Le perfectionnisme auto-orienté étant plus héréditaire que les autres, l’étude révèle que ce type est moins touché par des changements culturels plus vastes. Les auteurs ont également constaté que le perfectionnisme orienté par les autres a augmenté au fil du temps. Selon Twenge (2014), la survalorisation de l’estime de soi est l’une des préoccupations prédominantes dans les pratiques éducatives et parentales, exacerbant parfois les tendances narcissiques. Or, le résultat le plus important de cette recherche selon les auteurs eux-mêmes est que les générations récentes de jeunes adultes rapportent des niveaux de perfectionnisme socialement prescrits plus élevés que les générations précédentes. Ce constat s’applique autant chez les jeunes femmes que les jeunes hommes, indépendamment des pays étudiés. Cette constatation suggère que les jeunes perçoivent que leur contexte social est de plus en plus exigeant, que d’autres les jugent plus sévèrement et qu’ils sont de plus en plus enclins à vouloir obtenir l’approbation sociale. Dans ce processus de reconnaissance, les réseaux sociaux agissent en tant que vitrine du Soi idéalisé. Les auteurs insistent sur ce résultat en raison de la taille de l’augmentation comparative, deux fois plus grande que celle des deux autres types, et de l’association de plus en plus documentée entre le perfectionnisme socialement prescrit et les troubles psychopathologiques.
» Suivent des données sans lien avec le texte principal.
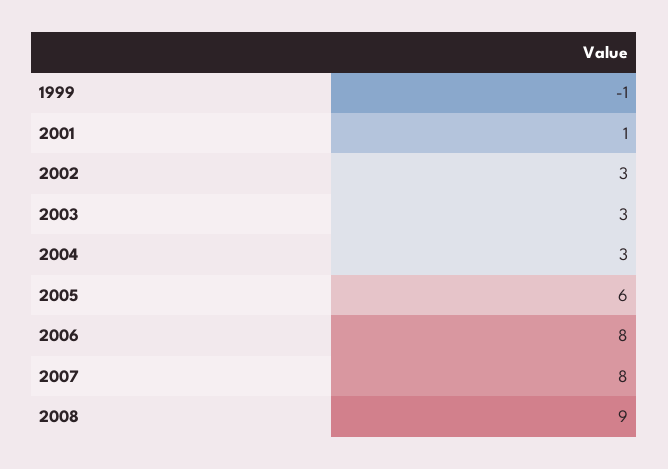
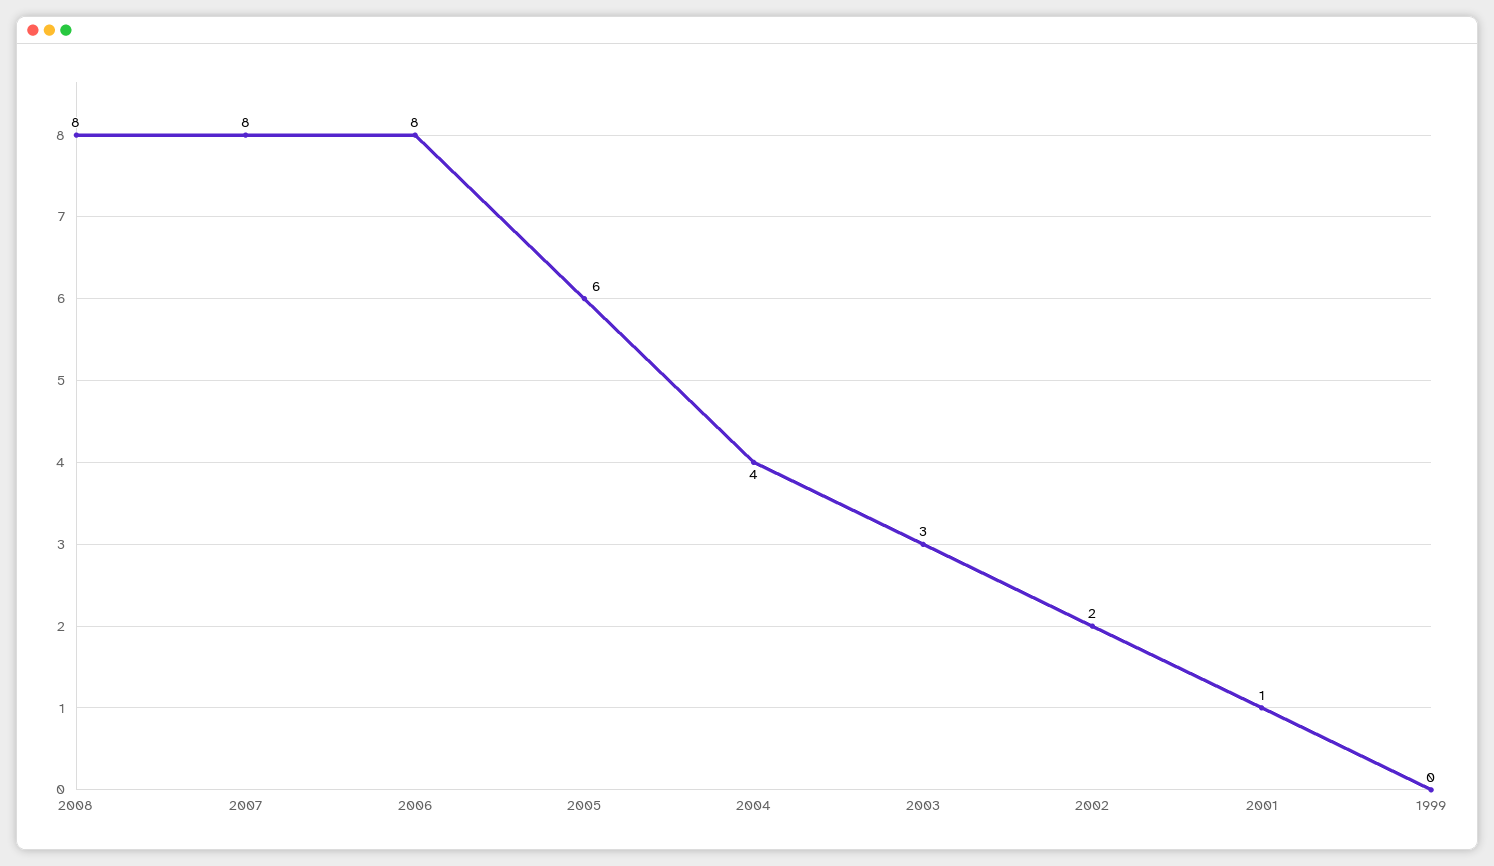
  {
-   "1999": -1,
+   "1999": 0,
    "2001": 1,
-   "2002": 3,
+   "2002": 2,
    "2003": 3,
-   "2004": 3,
+   "2004": 4,
    "2005": 6,
    "2006": 8,
    "2007": 8,
-   "2008": 9
+   "2008": 8
  }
Perfectionnisme et santé mentale

Le type de perfectionnisme socialement prescrit concorde avec les observations de l’anxiété et de la névrose chez les jeunes, en plus d’un sentiment croissant de déconnexion sociale. Ces tendances inquiétantes suggèrent que les jeunes sont de plus en plus sensibles aux pressions externes perçues et qu’il est plus difficile que les générations précédentes d’y faire face. De fait, selon les estimations les plus récentes de l’Organisation mondiale de la santé (2017), les maladies mentales graves touchent un nombre record de jeunes. Aux États-Unis, au Canada et au Royaume-Uni, les jeunes sont aux prises avec des niveaux plus élevés de dépression, d’anxiété et de suicide qu’il y a dix ans. Les auteurs proposent donc en conclusion de leur étude un lien entre la montée du perfectionnisme et celle de la psychopathologie, en raison de la vulnérabilité des perfectionnistes. En effet, s’ils ont un besoin excessif d’approbation des autres, ils se sentent socialement déconnectés et cette aliénation les rend vulnérables à de profonds bouleversements psychologiques. Pour appuyer leur conclusion, les auteurs réfèrent à une méta-analyse de Limburg et coll.. (2017), où le perfectionnisme socialement prescrit s’est révélé être positivement lié à un éventail de troubles psychologiques et de symptômes : phobie sociale, insatisfaction corporelle, boulimie nerveuse et suicide.  Il est donc probable que, bien que les augmentations du perfectionnisme auto-orienté et orienté par les autres soient importantes, l’augmentation du perfectionnisme socialement prescrit explique le nombre croissant de difficultés en santé mentale chez les jeunes adultes.